From owner-freebsd-hackers  Sun Dec 14 23:47:54 1997
Return-Path: <owner-freebsd-hackers>
Received: (from root@localhost)
          by hub.freebsd.org (8.8.7/8.8.7) id XAA01416
          for hackers-outgoing; Sun, 14 Dec 1997 23:47:54 -0800 (PST)
          (envelope-from owner-freebsd-hackers)
Received: from word.smith.net.au (vh1.gsoft.com.au [203.38.152.122])
          by hub.freebsd.org (8.8.7/8.8.7) with ESMTP id XAA01382
          for <hackers@FreeBSD.ORG>; Sun, 14 Dec 1997 23:47:39 -0800 (PST)
          (envelope-from mike@word.smith.net.au)
Received: from word (localhost [127.0.0.1])
	by word.smith.net.au (8.8.8/8.8.5) with ESMTP id SAA01554;
	Mon, 15 Dec 1997 18:12:07 +1030 (CST)
Message-Id: <199712150742.SAA01554@word.smith.net.au>
X-Mailer: exmh version 2.0zeta 7/24/97
To: Terry Lambert <tlambert@primenet.com>
cc: mike@smith.net.au (Mike Smith), bgingery@gtcs.com, hackers@FreeBSD.ORG
Subject: Re: blocksize on devfs entries (and related) 
In-reply-to: Your message of "Mon, 15 Dec 1997 07:23:36 -0000."
             <199712150723.AAA27555@usr09.primenet.com> 
Mime-Version: 1.0
Content-Type: text/plain; charset=us-ascii
Date: Mon, 15 Dec 1997 18:12:06 +1030
From: Mike Smith <mike@smith.net.au>
Sender: owner-freebsd-hackers@FreeBSD.ORG
X-Loop: FreeBSD.org
Precedence: bulk

> > > It would have to set the DIRBLKSZ to the minimum of the amount required
> > > and the physical block size, and deal with agregating multiple blocks.
> > 
> > Pardon my ignorance, but what's the issue with aggregating blocks?  I 
> > presume that the directory code reads/writes in multiples of DIRBLKSZ
> 
> Soft updates.
> 
> If you look at the UFS/FFS code, you'll see that directory blocks are 512b,
> and all other metadata structures are a block size or some integer factor
> of a blocksize (inodes are 128b -- 4 per disk block) in size.
> 
> The metadata synchronicity guarantees are largely predicated on the idea
> that no metadata modification will be larger than a block.  This is with
> 'good reason, now that the cylinder boundries are unknown.
> 
> Consider a system running soft updates, in the face of a power failure,
> with a two block write crossing a cylinder boundry.  This will result
> in a seek.  All but the most modern drives (which can power track buffer
> writes and a seek through rotational energy of the disk) will fail to
> commit the write properly.
> 
> This would be bad.

Unfortunately, the above reasoning is soggy.  In the face of a power 
failure, there is no guarantee that a given block will be completely 
updated, so the current "guaranteed atomicity" for single-block writes 
doesn't exist.

> It is a big issue in considering a switch to soft updates, and it's
> a meta-issue for high availability systems, where an operation against
> a database is not atomic, but must be idempotent.

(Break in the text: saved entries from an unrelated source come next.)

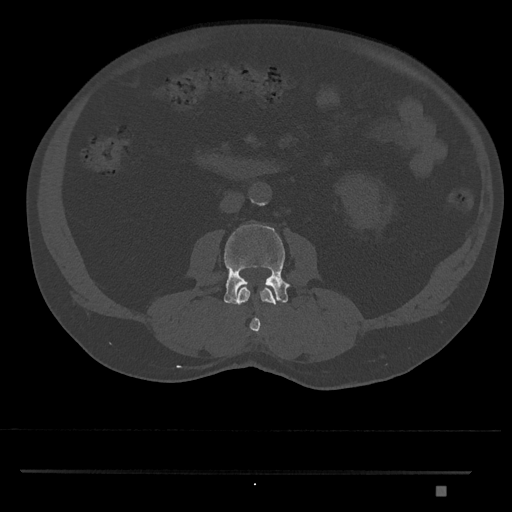
CT including the spine, one axial slice. Slice 705 of 1134 in the series (ordered by position). 120 kVp. Bone window (W 1800 / L 400 HU). 0.5 mm slice thickness. 512 × 512 image matrix. Patient: male, 65 years. From the clinical record (not read from this slice): primary cancer: prostate.
Structures marked on this image (semi-automatically segmented with operator editing):
- L2 vertebra: bounding box <237,287,277,334> (left, top, right, bottom; pixels)
- L3 vertebra: <224,224,291,305>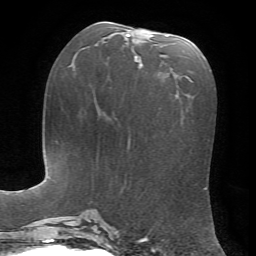
Breast MRI, one axial slice; position 30 of 72 along the scan axis; cropped to one breast; dynamic contrast-enhanced series, time point 2 of 7 at this slice position (early post-contrast); 1.5 T; TE 4.2 ms, TR 8.7 ms; 256 × 256 image matrix, field of view 180 × 180 mm. Female patient.
Outlined on this slice (semi-automatic segmentation, software-assisted and operator-edited):
- enhancing-tissue mask used for the functional tumour volume (all voxels passing the contrast-enhancement thresholds inside the analysis volume; usually the tumour): bounding box <122,34,168,69> (left, top, right, bottom; pixels)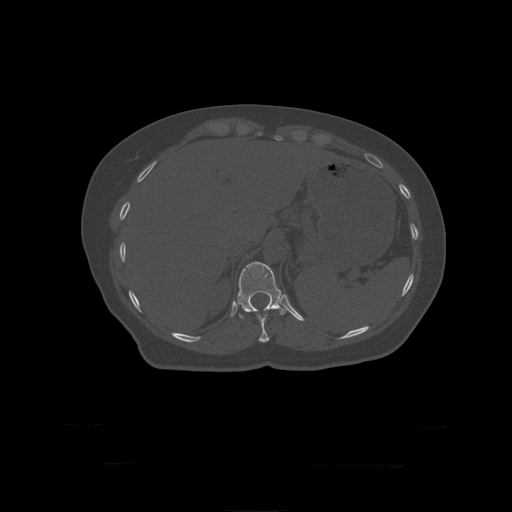
CT including the spine, one axial slice. Slice 206 of 399 in the series (ordered by position). 120 kVp. Bone window (W 1800 / L 400 HU). 1.25 mm slice thickness. 512 × 512 image matrix. Patient age 41 years. From the clinical record (not read from this slice): primary cancer: breast.
Outlined on this slice (semi-automatically segmented with operator editing):
- T11 vertebra: bounding box (x1, y1, x2, y2) in pixels: (247, 312, 270, 343)
- T12 vertebra: (237, 262, 289, 319)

Let me just make sure I've got this: the basic point of concern is that 
a multiblock transaction with storage may (under exceptional 
conditions) only partially complete, and this partial completion (may) 
lead to states from which recovery would be problematic.

Correct?  Hmm.

> So long as a single "transaction" can't cross a seek boundry, this is not
> an issue.  When a single transaction can, then it becomes a *big* issue.

I think that the concept of a "seek" boundary is irrelevant; any 
potential dividing point satsifies the above criteria for concern.  A 
seek window is larger than the interblock window (which is still a 
possible split point), but smaller than a badblock forwarding window.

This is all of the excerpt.